Selbstverständlich gibt es für Flugtickets auch eine Metasuchmaschine, die alle Portale abklappert und dann das günstigste Portal angibt. Wie so oft, gibt es Portale, die absolut vertrauenswürdig sind (z.B. opodo.de) und natürlich auch die schwarzen Schafe, die schon mit verdächtigen Namen wie vielvielbilligeretickets.de daherkommen. Damit es noch schwieriger wird, gibt es natürlich auch ähnliche Seiten die vielleicht vielvielbilligerfliegen.de heißen, aber einen nicht abzocken.

Aber zurück zum Beispiel – Flug gesucht. Bei vielvielbilligeretickets.de kostet das Ticket 409,81€, bei vielvielbilligerfliegen.de kostet es 425,78€ und bei dirvertrauich.de 510,17€. Ab auf die preiswerteste Webseite, bestellen und auf einmal kommt das bittere Erwachen. Zahlung per Kreditkarte möglich, kostet aber mal lockere 25,70€ Aufpreis. Würde im Klartext heißen, der zweigünstigste Anbieter ist sicher unter dem Preis.

Aber Flugtickets kaufen ist ein bißchen wie an der Börse zocken. Deine Bestellung löst bei der Airline eine Nachfrage aus und Kapitalismus ist: Angebot vs. Nachfrage. Also steigt der Preis (aber auch nicht immer!). Und dann kommt bei vielvielbilligerfliegen.de… Ihr Preis wird aktualisiert: 440,23€… Würde an der Stelle bedeuten, wenn man wieder zum ersten Anbieter wechselt, wäre man trotz Gebühren immer noch günstiger, aber der aktualisiert sich auch gleich… ein Teufelskreis.

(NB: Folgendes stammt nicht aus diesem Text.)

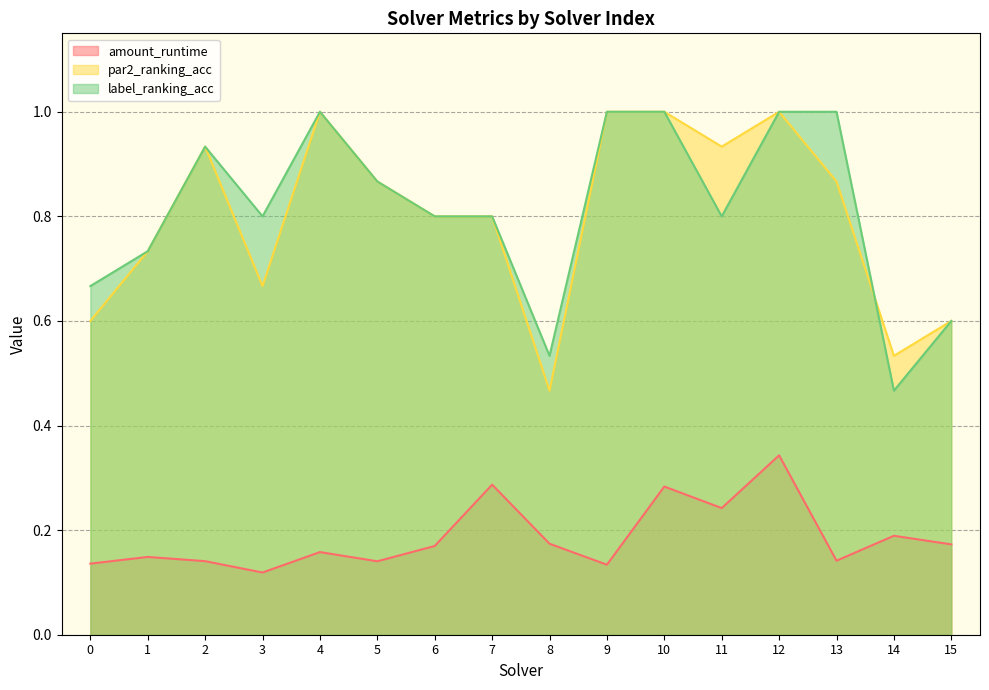

Does the chart display data point markers on the line(s)?

No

Hier heißt es: Vorher nachdenken und dann die Bestellung gnadenlos durchziehen, auch wenn es durch Gebühren teuer wird. Denn die Airlines sind nachtragend und wenn der Preis einmal angehoben ist, sackt er auch nach Tagen nicht wieder nach unten.

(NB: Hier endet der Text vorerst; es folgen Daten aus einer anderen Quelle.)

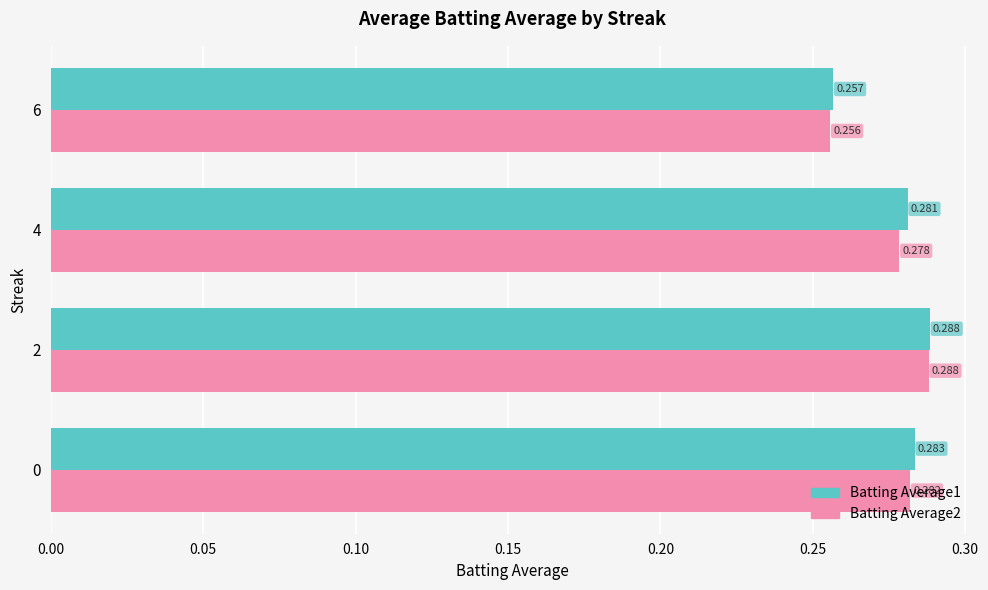

At which label does Batting Average1 reach its peak?

2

Beispiel 2: Wir kaufen ein

Da es mir gerade passiert ist, spielt dieses Erlebnis für die Erstellung dieses Beitrags eine große Rolle. Ich nehme mal fiktive Preise, aber die Gebühren sind mir tatsächlich so angezeigt worden. Anbieter A (notebooksnochguenstiger.de (keine Veralberung, die Seite heißt wirklich so!)) vs. Anbieter B (alternate.de). Anbieter A verkauft für 136,25€, Anbieter B für 150€ 14 Euro haben oder nicht… keine Frage. Also los: Bestellen, sofort per Paypal bezahlen… Moment! Jetzt schon bei Paypal einloggen? Na meinetwegen. Wie ich sehe, erlaube ich der Firma Trend Marketing einen nicht angegebenen Betrag einzuziehen. Ich werde stutzig, mache aber weiter. Ich komme zurück auf die Seite von Anbieter A (Schritt 3: Prüfen) und mich lächelt ein Betrag von 156,75€ an. Außerdem steht oben drüber noch Vorauskasse: 10,90€ und der Betrag taucht nirgends in der Rechnung auf. WTF?!

Ich gehe zu Anbieter B. Bestellen, Rechnungsdaten eingeben, Art der Bezahlung wählen (Paypal) und es erscheint die Rechnungssumme: 150€ + 6,95€ Versand = 156,95€. Bestellung bestätigen und ich gelange auf meine Paypal-Seite, logge mich ein und genehmige alternate.de 156,95€ bei mir abzubuchen. Na also!

Ich komme immer noch nicht über Anbieter A hinweg und nochmal auf die Bestellung. Mir fällt unten links auf, dass man auch einen Schritt zurück gehen kann. Aha! Und plötzlich schlüsselt sich die Summe auf: Vorauskasse: 4,90€, Paypal: 5,70€ zzgl. 9,90€ Versandkosten. Man kann nicht mal behaupten, es hätte nirgendswo gestanden. Aber 20,50€ Bestellgebühren… ohne mich.

Fazit: Augen auf beim Eierkauf! Unter dem Strich sind langjährige Profis wie amazon, alternate oftmals, aber nicht immer günstiger.